Climate finance experts see the initiative for the EPA to further study corporate climate action as an important step and critical tool to tackle climate change.
“We really need all hands on deck to improve standardization and transparency on corporate commitments and, more importantly, progress toward those commitments,” said Laura Draucker, director of corporate greenhouse gas emissions at Ceres, a non-profit organization that works with investors and companies on sustainability issues.
“That’s really the benefit of the EPA leading on this.
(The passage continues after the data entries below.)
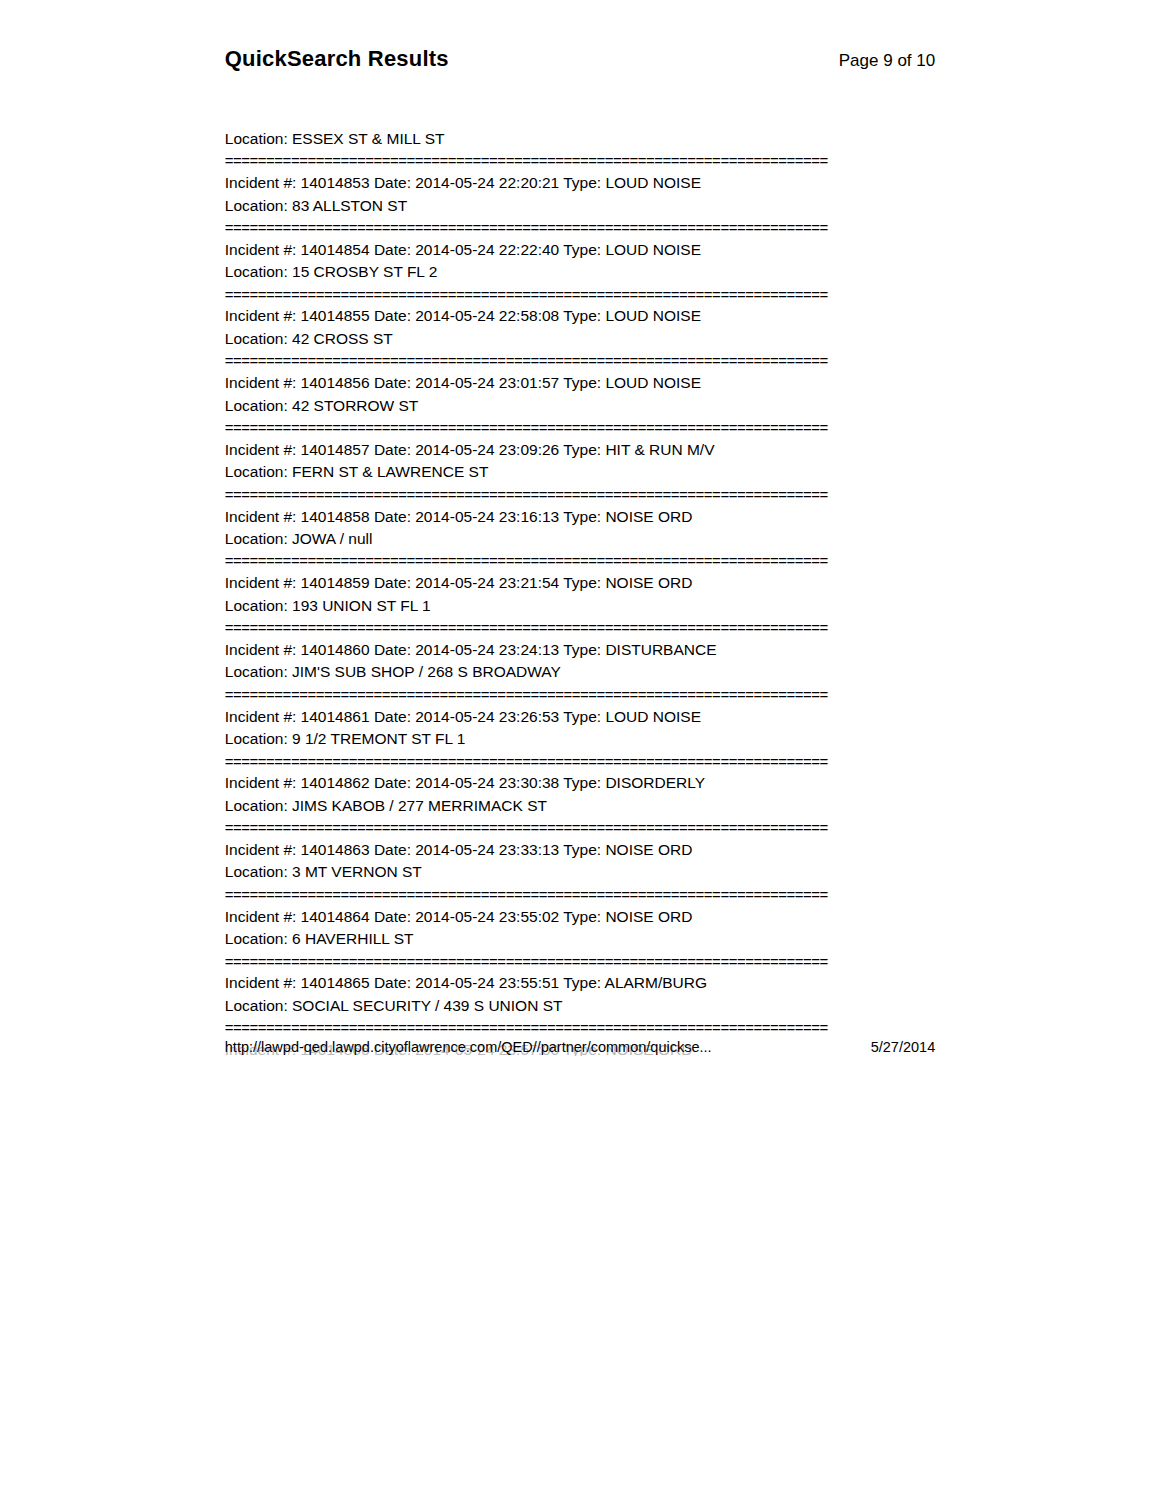QuickSearch Results
Page 9 of 10
Location: ESSEX ST & MILL ST
=========================================================================
Incident #: 14014853 Date: 2014-05-24 22:20:21 Type: LOUD NOISE
Location: 83 ALLSTON ST
=========================================================================
Incident #: 14014854 Date: 2014-05-24 22:22:40 Type: LOUD NOISE
Location: 15 CROSBY ST FL 2
=========================================================================
Incident #: 14014855 Date: 2014-05-24 22:58:08 Type: LOUD NOISE
Location: 42 CROSS ST
=========================================================================
Incident #: 14014856 Date: 2014-05-24 23:01:57 Type: LOUD NOISE
Location: 42 STORROW ST
=========================================================================
Incident #: 14014857 Date: 2014-05-24 23:09:26 Type: HIT & RUN M/V
Location: FERN ST & LAWRENCE ST
=========================================================================
Incident #: 14014858 Date: 2014-05-24 23:16:13 Type: NOISE ORD
Location: JOWA / null
=========================================================================
Incident #: 14014859 Date: 2014-05-24 23:21:54 Type: NOISE ORD
Location: 193 UNION ST FL 1
=========================================================================
Incident #: 14014860 Date: 2014-05-24 23:24:13 Type: DISTURBANCE
Location: JIM'S SUB SHOP / 268 S BROADWAY
=========================================================================
Incident #: 14014861 Date: 2014-05-24 23:26:53 Type: LOUD NOISE
Location: 9 1/2 TREMONT ST FL 1
=========================================================================
Incident #: 14014862 Date: 2014-05-24 23:30:38 Type: DISORDERLY
Location: JIMS KABOB / 277 MERRIMACK ST
=========================================================================
Incident #: 14014863 Date: 2014-05-24 23:33:13 Type: NOISE ORD
Location: 3 MT VERNON ST
=========================================================================
Incident #: 14014864 Date: 2014-05-24 23:55:02 Type: NOISE ORD
Location: 6 HAVERHILL ST
=========================================================================
Incident #: 14014865 Date: 2014-05-24 23:55:51 Type: ALARM/BURG
Location: SOCIAL SECURITY / 439 S UNION ST
=========================================================================
Incident #: 14014866 Date: 2014-05-24 23:57:00 Type: NOISE ORD
http://lawpd-qed.lawpd.cityoflawrence.com/QED//partner/common/quickse...
5/27/2014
They have been a source of information for many people on GHG emissions and things of that nature for many years, and this seems like a good fit,” Draucker said in an interview.
Investors have been rallying for corporations to provide more information on their climate pledges, including on incremental reductions in greenhouse gases, net-zero emissions and alignment with the Paris Agreement.
More than 1 in 5 shareholder proposals on environmental, social and governance issues filed during the 2022 proxy season were related to climate change, according to a report led by shareholder advocacy group As You Sow.
The provision in the budget deal would be effective in meeting activist shareholders’ demands for such information, Draucker said.
For example, the EPA could work with organizations that have already done a lot of legwork on voluntary disclosures, such as the Science Based Targets initiative, and use those frameworks to build an accurate and verifiable reporting regime.
“I think enhanced standardization and transparency is only going to make it easier to find the data and track it, but I think it should help reduce misinformation, help reduce greenwashing claims” and hold companies accountable on their emissions targets, Draucker said.
Building on other policy
Whatever policy the EPA comes up with would supplement a range of others from several agencies on climate risk. The most consequential rule is a proposal from the Securities and Exchange Commission to mandate standardized information on companies’ direct emissions and other material risks from climate change.
Democrats including Carper have backed the rulemaking and echo investors and ESG proponents’ concerns that stakeholders will be in the dark on companies’ full risk profile without an SEC rule on climate risk disclosure.
Meanwhile, Republicans have argued that federal agencies under President Joe Biden are overstepping their statutory authority on climate risk policies or acting beyond directives from Congress. Those concerns have ramped up following the Supreme Court’s ruling, in West Virginia v. EPA, that the agency doesn’t possess broad authority to regulate pollution from electric utilities.
“Overall, this provision serves another piece in the whole-of-government efforts to address climate-related financial risk,” said Elizabeth Small, general counsel and head of policy at CDP North America. CDP is a not-for-profit organization that runs its own environmental disclosure system.
“The SEC disclosure rule is distinct from the EPA’s effort in that the SEC requires transparency on financial risk — including the transverse risk of climate; it does not regulate behavior — rather, it asks ‘what’ questions,” Small said in an email. “Here, the EPA fulfills its mission to protect our environment: providing tools that address the ‘how.’”
A potential pitfall to an EPA disclosure rule is that it may add to companies’ headaches on the various disclosures they are asked to do, Ceres’ Draucker cautioned. An eventual rule from the agency will need to work in conjunction with rulemaking from the SEC and other agencies.
“Companies do have a point to be made that they don’t want to spend all their time disclosing,” she said. “Disclosing is not the end goal, but disclosure is very necessary to assure we’re on the right track.”